Artif Intell Med. 2021 Oct;120:102167. doi: 10.1016/j.artmed.2021.102167. Epub 2021 Sep 10.
Biomedical natural language processing (NLP) has an important role in extracting consequential information in medical discharge notes. Detecting meaningful features from unstructured notes is a challenging task in medical document classification. The domain specific phrases and different synonyms within the medical documents make it hard to analyze them. Analyzing clinical notes becomes more challenging for short documents like abstract texts. All of these can result in poor classification performance, especially when there is a shortage of the clinical data in real life.

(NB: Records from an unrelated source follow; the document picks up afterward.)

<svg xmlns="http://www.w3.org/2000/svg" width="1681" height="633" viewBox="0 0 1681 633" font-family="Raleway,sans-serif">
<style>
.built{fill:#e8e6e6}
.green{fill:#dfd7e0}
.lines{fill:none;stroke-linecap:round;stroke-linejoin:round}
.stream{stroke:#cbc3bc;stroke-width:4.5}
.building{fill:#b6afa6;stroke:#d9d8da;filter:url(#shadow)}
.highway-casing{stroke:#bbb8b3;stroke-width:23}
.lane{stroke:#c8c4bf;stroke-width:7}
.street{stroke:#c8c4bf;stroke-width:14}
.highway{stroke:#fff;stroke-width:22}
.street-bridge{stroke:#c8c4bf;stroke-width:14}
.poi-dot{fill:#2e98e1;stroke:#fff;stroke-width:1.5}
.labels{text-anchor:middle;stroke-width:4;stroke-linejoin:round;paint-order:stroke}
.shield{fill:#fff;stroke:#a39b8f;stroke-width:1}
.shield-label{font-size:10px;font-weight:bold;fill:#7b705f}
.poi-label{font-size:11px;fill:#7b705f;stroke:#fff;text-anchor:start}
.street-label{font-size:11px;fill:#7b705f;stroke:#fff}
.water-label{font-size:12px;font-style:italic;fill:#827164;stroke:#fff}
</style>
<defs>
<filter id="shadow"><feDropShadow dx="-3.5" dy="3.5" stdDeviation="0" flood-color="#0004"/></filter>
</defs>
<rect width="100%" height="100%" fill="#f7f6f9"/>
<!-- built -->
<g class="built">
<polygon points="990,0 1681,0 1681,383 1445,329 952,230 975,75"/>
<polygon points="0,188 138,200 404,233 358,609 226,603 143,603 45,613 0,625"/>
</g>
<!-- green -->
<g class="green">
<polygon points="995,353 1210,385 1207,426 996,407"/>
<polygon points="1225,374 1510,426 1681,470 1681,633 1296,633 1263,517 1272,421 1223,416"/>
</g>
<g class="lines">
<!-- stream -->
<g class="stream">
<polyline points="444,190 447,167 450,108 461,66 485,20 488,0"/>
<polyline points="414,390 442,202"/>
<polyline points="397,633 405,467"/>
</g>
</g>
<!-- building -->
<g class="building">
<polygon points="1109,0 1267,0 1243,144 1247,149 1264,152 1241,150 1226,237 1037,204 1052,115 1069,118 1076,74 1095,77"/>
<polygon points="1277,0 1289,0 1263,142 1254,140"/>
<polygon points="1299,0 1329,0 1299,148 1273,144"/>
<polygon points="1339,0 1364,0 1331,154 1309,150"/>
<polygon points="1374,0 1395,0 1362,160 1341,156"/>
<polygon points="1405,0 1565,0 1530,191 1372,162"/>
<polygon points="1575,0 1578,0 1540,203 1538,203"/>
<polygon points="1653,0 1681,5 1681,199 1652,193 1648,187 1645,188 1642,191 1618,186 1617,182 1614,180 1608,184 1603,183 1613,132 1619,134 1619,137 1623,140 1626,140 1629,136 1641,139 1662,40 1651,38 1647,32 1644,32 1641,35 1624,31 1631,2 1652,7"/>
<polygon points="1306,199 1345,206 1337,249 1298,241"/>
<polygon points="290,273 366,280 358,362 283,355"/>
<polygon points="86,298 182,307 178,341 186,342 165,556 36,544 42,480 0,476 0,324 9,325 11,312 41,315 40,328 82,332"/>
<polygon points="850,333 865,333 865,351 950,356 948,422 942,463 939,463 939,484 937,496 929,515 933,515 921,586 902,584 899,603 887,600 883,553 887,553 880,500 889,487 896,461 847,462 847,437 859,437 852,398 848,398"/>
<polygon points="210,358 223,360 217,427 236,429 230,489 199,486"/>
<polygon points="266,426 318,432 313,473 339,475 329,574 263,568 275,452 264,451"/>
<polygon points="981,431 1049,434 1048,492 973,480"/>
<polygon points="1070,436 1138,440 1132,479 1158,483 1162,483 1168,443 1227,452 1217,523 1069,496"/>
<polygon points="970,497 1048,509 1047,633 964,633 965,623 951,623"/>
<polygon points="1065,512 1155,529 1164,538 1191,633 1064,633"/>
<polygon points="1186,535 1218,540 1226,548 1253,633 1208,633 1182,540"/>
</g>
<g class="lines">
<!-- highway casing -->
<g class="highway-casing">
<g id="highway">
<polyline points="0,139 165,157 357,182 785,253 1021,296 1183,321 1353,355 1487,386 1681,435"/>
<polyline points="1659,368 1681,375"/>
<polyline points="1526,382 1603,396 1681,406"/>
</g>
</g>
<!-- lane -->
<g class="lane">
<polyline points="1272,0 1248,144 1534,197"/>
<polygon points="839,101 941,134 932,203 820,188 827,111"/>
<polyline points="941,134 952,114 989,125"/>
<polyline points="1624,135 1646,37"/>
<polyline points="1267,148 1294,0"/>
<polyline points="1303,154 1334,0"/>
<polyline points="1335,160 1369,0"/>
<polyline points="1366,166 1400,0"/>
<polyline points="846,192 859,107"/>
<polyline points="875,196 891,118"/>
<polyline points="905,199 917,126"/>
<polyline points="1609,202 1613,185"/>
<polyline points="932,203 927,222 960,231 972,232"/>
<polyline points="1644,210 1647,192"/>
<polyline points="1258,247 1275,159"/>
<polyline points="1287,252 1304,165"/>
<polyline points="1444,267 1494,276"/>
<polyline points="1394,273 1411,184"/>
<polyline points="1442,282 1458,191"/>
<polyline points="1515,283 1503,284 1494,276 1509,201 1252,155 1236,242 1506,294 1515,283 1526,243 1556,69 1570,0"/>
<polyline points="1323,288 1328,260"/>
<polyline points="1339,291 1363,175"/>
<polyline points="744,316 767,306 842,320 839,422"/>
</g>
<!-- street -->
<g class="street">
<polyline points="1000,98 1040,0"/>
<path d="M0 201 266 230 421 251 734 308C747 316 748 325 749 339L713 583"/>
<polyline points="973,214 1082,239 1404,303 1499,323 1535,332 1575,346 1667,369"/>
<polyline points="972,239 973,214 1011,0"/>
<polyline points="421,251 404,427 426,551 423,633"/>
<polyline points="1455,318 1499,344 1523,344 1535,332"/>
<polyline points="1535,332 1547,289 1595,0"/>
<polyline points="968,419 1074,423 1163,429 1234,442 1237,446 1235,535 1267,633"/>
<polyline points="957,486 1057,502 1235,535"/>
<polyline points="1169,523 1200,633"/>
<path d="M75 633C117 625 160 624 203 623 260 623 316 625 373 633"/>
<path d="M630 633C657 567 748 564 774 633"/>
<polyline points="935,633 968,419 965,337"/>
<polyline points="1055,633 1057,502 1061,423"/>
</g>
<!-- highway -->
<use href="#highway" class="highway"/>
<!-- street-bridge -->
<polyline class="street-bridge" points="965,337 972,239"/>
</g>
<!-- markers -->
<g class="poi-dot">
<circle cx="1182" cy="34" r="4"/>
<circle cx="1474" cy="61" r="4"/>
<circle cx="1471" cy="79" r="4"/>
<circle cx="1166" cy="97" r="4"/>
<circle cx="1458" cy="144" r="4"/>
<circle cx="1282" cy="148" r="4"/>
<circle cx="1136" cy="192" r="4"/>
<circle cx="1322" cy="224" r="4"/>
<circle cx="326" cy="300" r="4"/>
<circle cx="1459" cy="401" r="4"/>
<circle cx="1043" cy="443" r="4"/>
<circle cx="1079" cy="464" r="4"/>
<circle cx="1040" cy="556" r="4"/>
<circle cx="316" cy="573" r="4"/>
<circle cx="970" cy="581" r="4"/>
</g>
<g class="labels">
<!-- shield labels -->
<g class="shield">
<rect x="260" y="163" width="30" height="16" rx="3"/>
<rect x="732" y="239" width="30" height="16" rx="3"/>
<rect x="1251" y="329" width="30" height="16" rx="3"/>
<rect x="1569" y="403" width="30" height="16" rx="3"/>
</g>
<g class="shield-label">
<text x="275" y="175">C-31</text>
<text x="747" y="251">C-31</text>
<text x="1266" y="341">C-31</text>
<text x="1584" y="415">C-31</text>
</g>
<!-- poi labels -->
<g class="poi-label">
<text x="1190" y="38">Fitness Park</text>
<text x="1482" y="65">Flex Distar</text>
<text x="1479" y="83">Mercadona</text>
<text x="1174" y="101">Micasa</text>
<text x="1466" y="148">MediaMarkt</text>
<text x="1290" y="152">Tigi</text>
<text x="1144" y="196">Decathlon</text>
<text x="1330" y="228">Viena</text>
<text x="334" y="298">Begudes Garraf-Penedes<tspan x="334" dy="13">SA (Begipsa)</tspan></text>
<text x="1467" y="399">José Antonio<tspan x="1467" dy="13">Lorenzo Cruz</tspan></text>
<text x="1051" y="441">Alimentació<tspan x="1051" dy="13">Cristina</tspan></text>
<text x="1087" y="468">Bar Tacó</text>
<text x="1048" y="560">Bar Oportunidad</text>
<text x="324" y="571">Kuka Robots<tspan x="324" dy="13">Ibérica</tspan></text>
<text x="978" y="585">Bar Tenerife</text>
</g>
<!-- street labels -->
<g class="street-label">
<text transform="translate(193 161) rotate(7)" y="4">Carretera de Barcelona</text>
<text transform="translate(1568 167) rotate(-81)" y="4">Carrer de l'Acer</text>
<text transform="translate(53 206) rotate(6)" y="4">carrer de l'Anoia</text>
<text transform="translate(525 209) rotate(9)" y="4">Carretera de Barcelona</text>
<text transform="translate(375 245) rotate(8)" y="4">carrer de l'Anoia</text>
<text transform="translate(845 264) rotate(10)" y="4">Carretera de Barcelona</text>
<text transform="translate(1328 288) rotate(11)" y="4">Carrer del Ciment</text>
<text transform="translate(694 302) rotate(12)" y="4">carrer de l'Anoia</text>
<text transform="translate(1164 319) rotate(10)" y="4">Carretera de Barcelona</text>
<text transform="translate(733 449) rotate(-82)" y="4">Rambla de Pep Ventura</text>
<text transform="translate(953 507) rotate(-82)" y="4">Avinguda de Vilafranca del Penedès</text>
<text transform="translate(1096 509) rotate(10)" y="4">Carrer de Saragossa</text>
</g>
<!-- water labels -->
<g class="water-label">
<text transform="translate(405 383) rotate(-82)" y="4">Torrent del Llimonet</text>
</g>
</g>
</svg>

Two new approaches (an ontology-guided approach and a combined ontology-based with dictionary-based approach) are suggested for augmenting medical data to enrich training data. Three different deep learning approaches are used to evaluate the classification performance of the proposed methods. The obtained results show that the proposed methods improved the classification accuracy in clinical notes classification.
生物医学自然语言处理(NLP)在从医疗出院记录中提取相关信息方面具有重要作用。从非结构化的记录中检测有意义的特征是医学文档分类中的一项具有挑战性的任务。医学文档中的特定领域短语和不同同义词使得分析它们变得困难。对于像摘要文本这样的短文档,分析临床记录变得更加具有挑战性。所有这些都可能导致分类性能不佳,尤其是在现实生活中临床数据不足的情况下。为了丰富训练数据,提出了两种新方法(本体指导方法和基于本体与基于词典相结合的方法)来扩充医学数据。使用三种不同的深度学习方法来评估所提出方法的分类性能。结果表明,所提出的方法提高了临床记录分类的分类准确性。